Being ambitious, fastidious, and overachieving also appears to make a person more prone to exhaustion syndrome. According to Agneta Sandström’s dissertation, individuals with exhaustion syndrome demonstrate impaired memory and attention capacity as well as reduced brain activity in parts of the frontal lobes. Regulation of the stress hormone cortisol is also impacted in the group, with altered sensitivity in the hypothalamic-pituitary-adrenal axis (HPA axis). [...]
The HPA axis in the patient group shows reduced sensitivity in the pituitary, with less secretion of adrenocorticotropic hormone (ACTH) following stimulation with corticotropin (CRH), as well as heightened sensitivity in the adrenal cortex, with increased release of cortisol in relation to the amount of ACTH secreted. There is also a difference in the diurnal rhythm of cortisol, with the patients presenting a flatter secretion curve than the other two groups. The researchers could not detect any reduction in the volume of the hippocampus in the patient group. The proportion of individuals with measurable levels of the pro-inflammatory cytokine interleukin 1 is higher in the patient group. (via.)
Researchers found that female Siberian hamsters exposed to dim light every night for eight weeks showed significant changes in a part of the brain called the hippocampus.
This is the first time researchers have found that light at night, by itself, may be linked to changes in the hippocampus.

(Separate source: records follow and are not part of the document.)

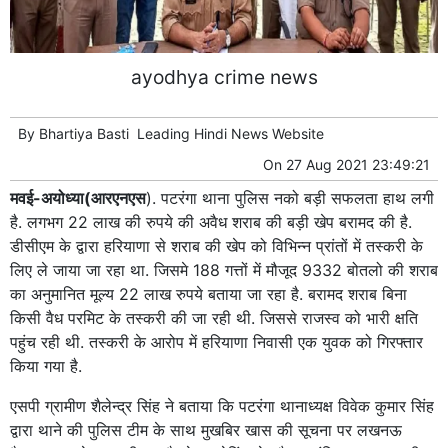
ayodhya crime news
By
Bhartiya Basti
Leading
Hindi News
Website
On
27 Aug 2021 23:49:21
मवई-अयोध्या(आरएनएस
). पटरंगा थाना पुलिस नको बड़ी सफलता हाथ लगी
है. लगभग 22 लाख की रुपये की अवैध शराब की बड़ी खेप बरामद की है.
डीसीएम के द्वारा हरियाणा से शराब की खेप को विभिन्न प्रांतों में तस्करी के
लिए ले जाया जा रहा था. जिसमे 188 गत्तों में मौजूद 9332 बोतलो की शराब
का अनुमानित मूल्य 22 लाख रुपये बताया जा रहा है. बरामद शराब बिना
किसी वैध परमिट के तस्करी की जा रही थी. जिससे राजस्व को भारी क्षति
पहुंच रही थी. तस्करी के आरोप में हरियाणा निवासी एक युवक को गिरफ्तार
किया गया है.
एसपी ग्रामीण शैलेन्द्र सिंह ने बताया कि पटरंगा थानाध्यक्ष विवेक कुमार सिंह
द्वारा थाने की पुलिस टीम के साथ मुखबिर खास की सूचना पर लखनऊ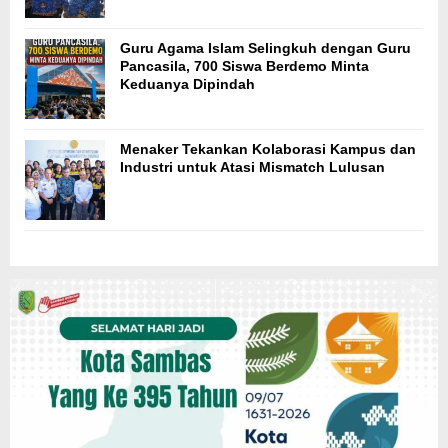
Guru Agama Islam Selingkuh dengan Guru
Pancasila, 700 Siswa Berdemo Minta
Keduanya Dipindah
Menaker Tekankan Kolaborasi Kampus dan
Industri untuk Atasi Mismatch Lulusan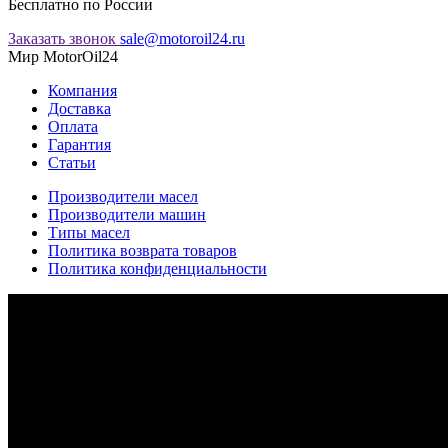
Бесплатно по России
Заказать звонок
sale@motoroil24.ru
Мир MotorOil24
Компания
Доставка
Оплата
Гарантия
Статьи
Производители масел
Производители машин
Типы масел
Политика возврата товаров
Политика конфиденциальности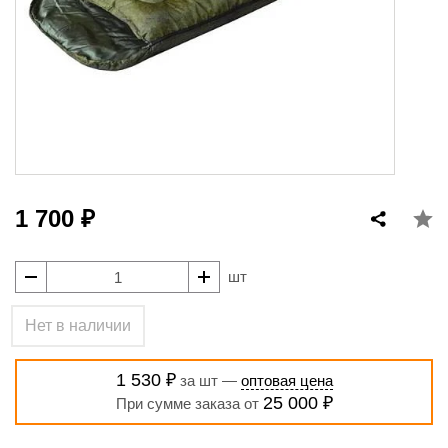
1 700 ₽
шт
Нет в наличии
1 530 ₽
за шт —
оптовая цена
25 000 ₽
При сумме заказа от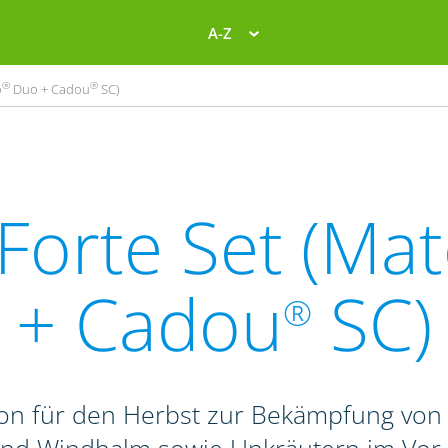
A-Z
®
®
o
Duo + Cadou
SC)
Forte Set (Ma
+ Cadou
SC)
®
on für den Herbst zur Bekämpfung von 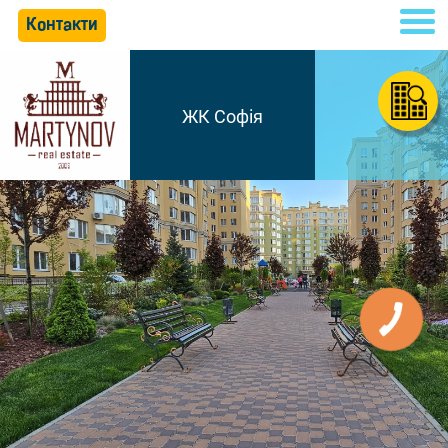
Контакти
ЖК Софія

These alterations may be a key reason why the researchers also found that the hamsters exposed to dim light at night showed more depressive symptoms when compared to hamsters in a standard light-dark cycle.
“Even dim light at night is sufficient to provoke depressive-like behaviors in hamsters, which may be explained by the changes we saw in their brains after eight weeks of exposure,” said Tracy Bedrosian, co-author of the study and doctoral student in neuroscience at Ohio State University. [...]
The results are significant because the night-time light used in the study was not bright: 5 lux, or the equivalent of having a television on in a darkened room, said Randy Nelson, co-author of the study and professor of neuroscience and psychology at Ohio State. (via.)
Exercise can ameliorate anxiety and depression-like behaviours induced by an adverse early-life environment by altering the chemical composition in the hippocampus – the part of the brain that regulates stress response, researchers from UNSW have found. [...]
“What’s exciting about this is that we are able to reverse a behavioural deficit that was caused by a traumatic event early in life, simply through exercise,” said Professor of Pharmacology Margaret Morris, who will present the findings this week at the International Congress of Obesity in Stockholm.
In the study, rats were divided into groups and either isolated from their mothers for controlled periods of time to induce stress or given normal maternal contact. Half were given access to a running wheel.
In addition to being more anxious, animals that were subjected to stress early in life had higher levels of stress hormones and fewer steroid receptors in the part of the brain controlling behaviour.
“Both the anxious behaviour and the levels of hormones in these rats were reversed with access to the exercise wheel,” Professor Morris said.
“We know that exercise can elevate mood, but here we are seeing chemical changes that may underpin this improvement. One of these is increases in brain-derived neurotrophic factor (BDNF), which helps nerve cells grow. (via.)
In other news…
Morphine found to decrease testosterone in the brain, as well as liver, and testis. Which is interesting in light of the fact that a stressed/anxious phenotype of rat would have fewer steroid receptors in their brain.